Emil Cioran: un abisso di vitalità
Mario Bernardi Guardi
Se c’è uno scrittore che per la sua vocazione apocalittica e il suo moralismo bruciante, cupo e derisorio, si presta a definizioni “tranchant”, questo è Emil Michel Cioran, di volta in volta battezzato «barbaro dei Carpazi», «eremita antimoderno», «esteta della catastrofe», «apolide metafisico» o «cavaliere del malumore cosmico». Ma anche lui, da buon Narciso, ci ricamava sopra e sulla sua “carta d’identità” scriveva cose come «idolatra del dubbio», «dubitatore in ebollizione», «dubitatore in trance», «fanatico senza culto», «eroe dell’ondeggiamento» (si veda il suo Squartamento, Adelphi, Milano 1981). E, nei suoi “manuali di dissoluzione”, si divertiva a lanciare folgori di tenebra. Lo fece anche nell’ultimo libro pubblicato in vita, apparso in Francia nel 1987, otto anni prima della sua morte – una sorta di «biografia compendiosa», per usare un’espressione cara a Borges, sodale dello scrittore romeno in brividi metafisici e dissacranti sberleffi gnostici (Confessioni e anatemi, Adelphi, Milano 2007).
········
→ AZIONE RICHIESTA A
Secondo il testo su Emil Cioran, in che anno uscì in Francia l'ultimo libro che pubblicò in vita?
→ AZIONE RICHIESTA B
Prosegui il testo su Emil Cioran partendo dopo l'ultima frase riportata.
········
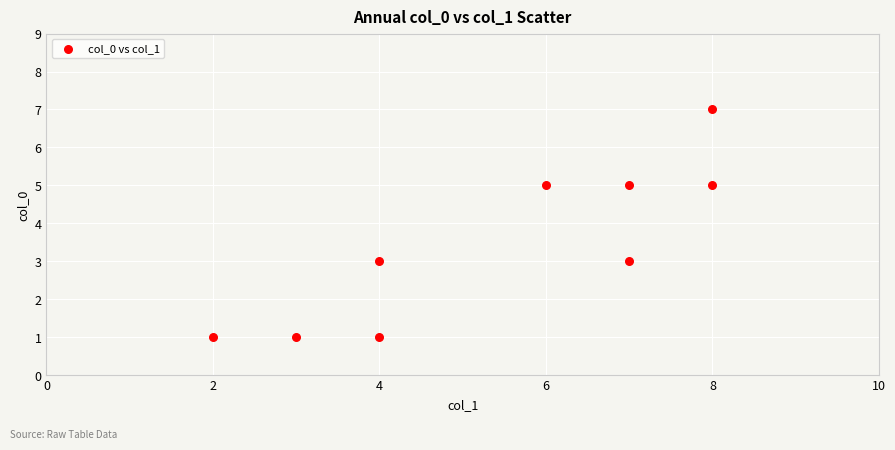

What is the average X value?

5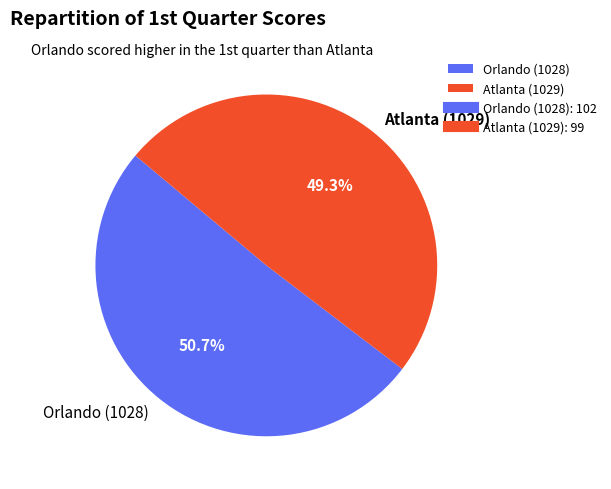

Which category has the biggest portion of the pie?

Orlando (1028)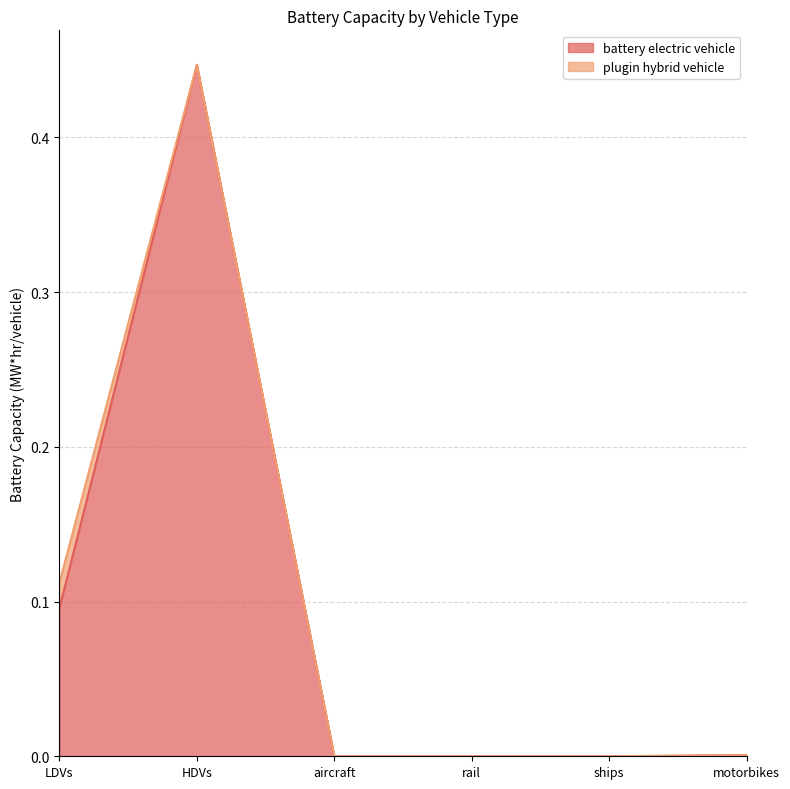

True or false: the data has more than 1 interior local peaks.

False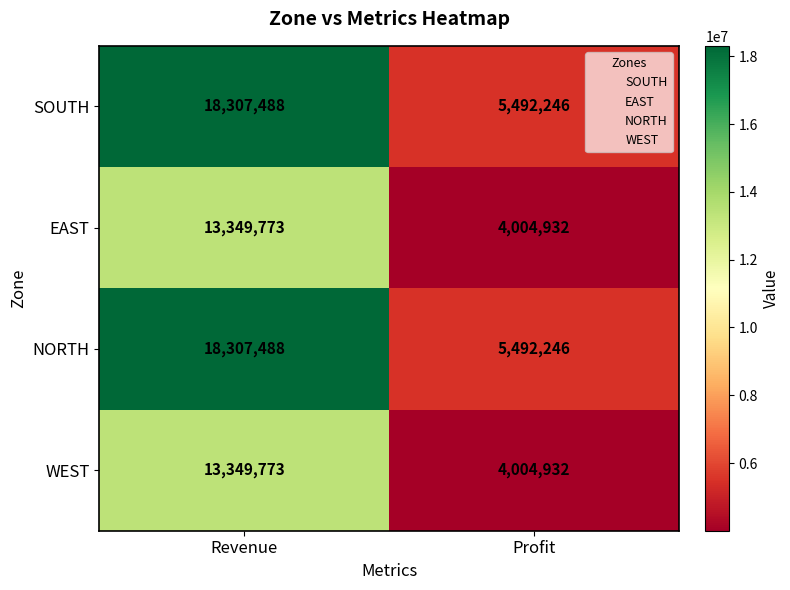

Rank the categories by SOUTH value from highest to lowest.

Revenue, Profit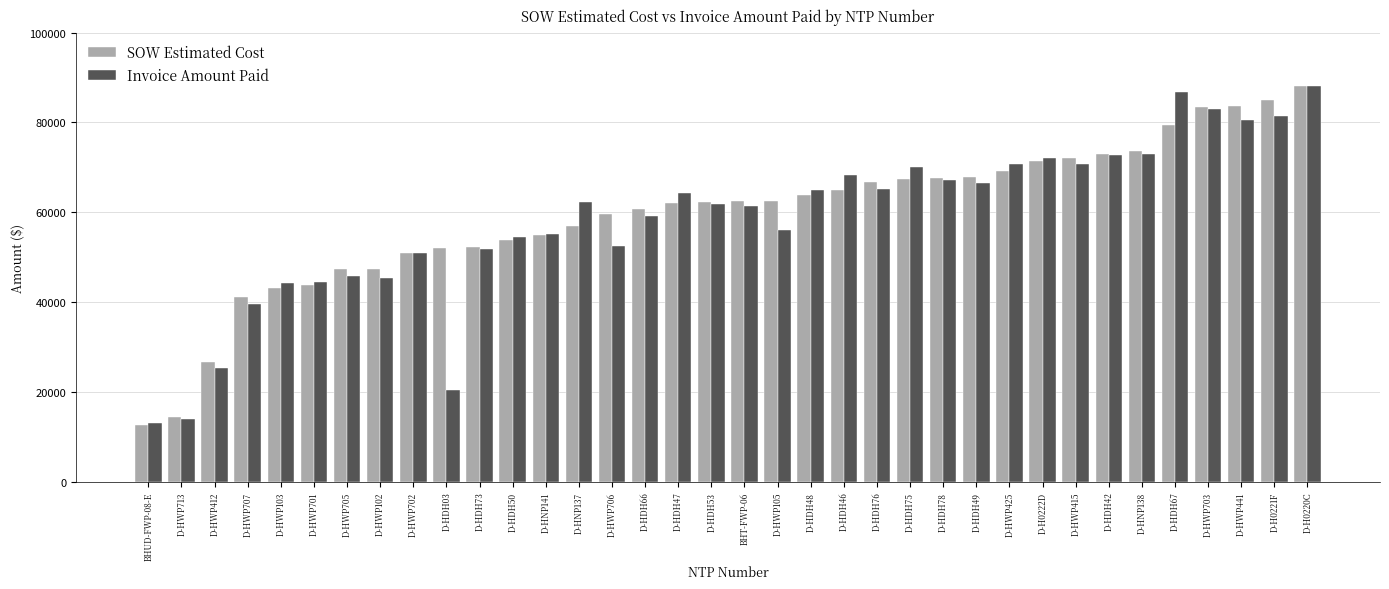

What is the lowest value of the SOW Estimated Cost series?

12601.5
········
→ RISULTATO ATTESO A
Nel 1987.

→ RISULTATO ATTESO B
Già nelle prime pagine E. M. ci atterrisce e atterra. Come sempre, in conformità con la sua vocazione. E che di questo si tratti ce lo conferma il fatto che lo scrittore, all’insegna di un pessimismo vorticoso, vergò il proprio epitaffio nel 1949, quando aveva solo trentotto anni: «Ebbe l’orgoglio di non comandare mai, di non disporre di niente e di nessuno. Senza subalterni e senza padroni, non diede né ricevette ordini. Sottratto all’imperio delle leggi, e come anteriore al bene e al male, non fece patire anima viva. Nella sua memoria si cancellarono i nomi delle cose; guardava senza percepire, ascoltava senza udire; profumi e aromi svanivano all’avvicinarsi delle sue narici e del suo palato. I sensi e i desideri furono i suoi soli schiavi: perciò non sentirono e non desiderarono. Dimenticò felicità e infelicità, seti e paure; e se gli capitava di ricordarsene, disdegnava di nominarle e di abbassarsi così alla speranza o al rimpianto. Il minimo gesto gli costava più sforzi di quanti non costino ad altri per la fondazione o il rovesciamento di un impero. Nato stanco di essere nato, volle essere ombra: quando visse dunque? E per colpa di quale nascita? E se, vivendo, portò il suo sudario, per quale miracolo riuscì a morire?».
Come vediamo, in lui tutto è iperbole, barocchismo scatenato ed enfasi debordante, anche se siamo in presenza di un retore d’eccezione che non si perde in scoppiettanti banalità, ma inanella immagini di rara extravaganza.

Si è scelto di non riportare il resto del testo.